▶ **Problem description**: Please return, word for word, the line containing "[2020.03.13] Sheng et al. (2020)" and each line after it through the end of the data below, and nothing else.

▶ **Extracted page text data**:

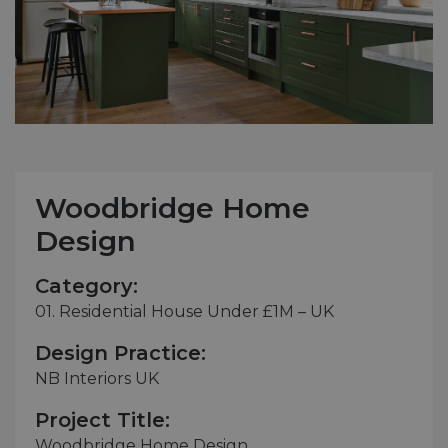
Woodbridge Home
Design
Category:
01. Residential House Under £1M – UK
Design Practice:
NB Interiors UK
Project Title:
Woodbridge Home Design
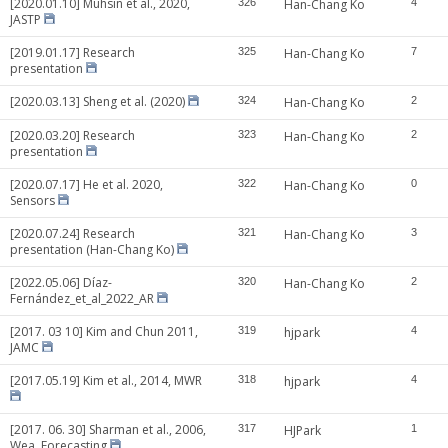
[2020.01.10] Muhsin et al., 2020,
326
Han-Chang Ko
4
JASTP
[2019.01.17] Research
325
Han-Chang Ko
7
presentation
[2020.03.13] Sheng et al. (2020)
324
Han-Chang Ko
2
[2020.03.20] Research
323
Han-Chang Ko
2
presentation
[2020.07.17] He et al. 2020,
322
Han-Chang Ko
0
Sensors
[2020.07.24] Research
321
Han-Chang Ko
3
presentation (Han-Chang Ko)
[2022.05.06] Díaz-
320
Han-Chang Ko
2
Fernández_et_al_2022_AR
[2017. 03 10] Kim and Chun 2011,
319
hjpark
4
JAMC
[2017.05.19] Kim et al., 2014, MWR
318
hjpark
4
[2017. 06. 30] Sharman et al., 2006,
317
HJPark
1
Wea. Forecasting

▶ **Task response**:
[2020.03.13] Sheng et al. (2020)
324
Han-Chang Ko
2
[2020.03.20] Research
323
Han-Chang Ko
2
presentation
[2020.07.17] He et al. 2020,
322
Han-Chang Ko
0
Sensors
[2020.07.24] Research
321
Han-Chang Ko
3
presentation (Han-Chang Ko)
[2022.05.06] Díaz-
320
Han-Chang Ko
2
Fernández_et_al_2022_AR
[2017. 03 10] Kim and Chun 2011,
319
hjpark
4
JAMC
[2017.05.19] Kim et al., 2014, MWR
318
hjpark
4
[2017. 06. 30] Sharman et al., 2006,
317
HJPark
1
Wea. Forecasting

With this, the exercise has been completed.